Ubuntu ships with a jukebox-style media player called “Rhythmbox” that works very well, and seems to be inspired by Apple’s iTunes software. Following the Unofficial Ubuntu Guide, I was able to get Rhythmbox to recognize MP3 files and I was listening to my music in no time. I like this program very much.
When it comes to the playing of DVD movies however, the process of installing the necessary packages and enabling DMA was as manual as it gets. I would prefer this to be done for me, but since Ubuntu is free and DVD licenses aren’t, I know that won’t ever happen. However, after setting up everything, DVD’s and pretty much all forms of multimedia are working wonderfully. In fact, when it comes to multimedia, the only irritation I had was Ubuntu still trying to use my onboard soundcard by default when I had it turned off in the bios. A quick post to the Ubuntu Forum allowed me to figure out how to fix it.
Ubuntu to the Rescue
Unfortunately last week was what I called “The Big Crash”. It was the very first time I had a hard drive give up on me, and even worse, it was my beloved 80GB Western Digital hard drive. Ubuntu 5.04 was installed on it, and the drive housed over 20GB of personal files and other things I’ve been saving over the years. Ironically, I planned on backing up my drive that weekend, but my slacking in this area ultimately cost me dearly. Or did it?

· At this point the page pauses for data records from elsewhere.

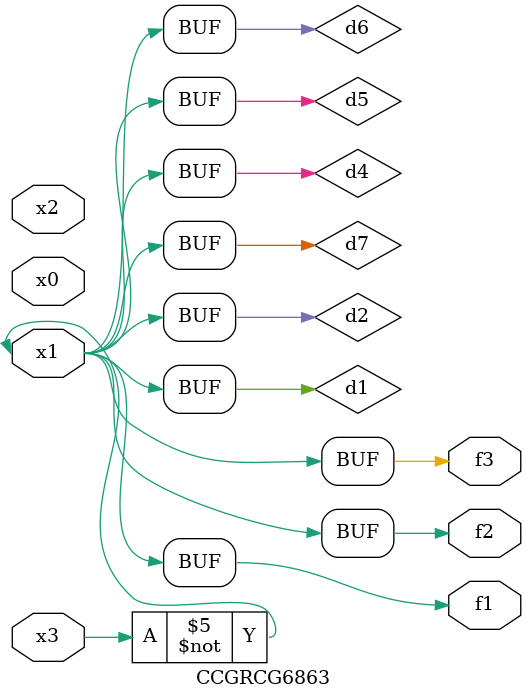
<source format=v>
module CCGRCG6863(
	input x0, x1, x2, x3,
	output f1, f2, f3
);

	wire d1, d2, d3, d4, d5, d6, d7;

	not (d1, x3);
	buf (d2, x1);
	xnor (d3, d1, d2);
	nor (d4, d1);
	buf (d5, d1, d2);
	buf (d6, d4, d5);
	nand (d7, d4);
	assign f1 = d6;
	assign f2 = d7;
	assign f3 = d6;
endmodule

</source>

With the help of a friend, whom is an IT pro, I was able to recover most of my data from that drive, as I was informed that it was probably the last time I was ever going to read anything from it at all. The Ubuntu livecd was the tool of choice that I was told to use. With built in Nautilus file sharing, I was able to transfer most of my important files to my other PC, saving years of important things. Take my advice, as I learned the hard way, backing up your important data is a must. If all else fails, have a livecd ready. Thankfully each Ubuntu release also ships with the equivalent livecd.
Ubuntu, Not for Power Users?
I consider a “power user” to be anyone who tweaks his PC for ultimate performance, not the casual user that primarily uses his PC’s to look up information or to chat. For the latter, Ubuntu fits the bill very well. While I’m not sure it’s safe to consider myself a power user, I definitely like to get the most out of my PC, and tweaking is something I find myself doing daily. Recently, I’ve had quite a few struggles trying to compile a customized kernel from Kernel.org, which is something that I like to do after installing any Linux distribution. Ubuntu caused me quite a few headaches in this area, more so than any other version I’ve used. After compiling my custom kernel, Ubuntu refused to boot it, giving a nasty Kernel VFS error. Defeated, I fired up Synaptic and installed the latest K7 kernel, only to have my system crash on an hourly basis. As a final defeat, I resorted to installing an older kernel, namely version 2.6.10-5-k7, which so far works very stable and fast, however I’d prefer to have the newest kernel available. This experience is what caused me to assume that Ubuntu is designed for the casual user, not for someone like me whom insists on the latest kernel version.
Despite the few problems I had, Ubuntu is good enough for me to continue using for a while, possibly indefinitely if the next release continues the same pattern of improvement that version 5.04 had over its predecessor. With what seems to be true dedication to the open-source market, Canonical has a very solid operating system with Ubuntu, and I’ll gladly recommend it to anyone looking for a great beginner’s system.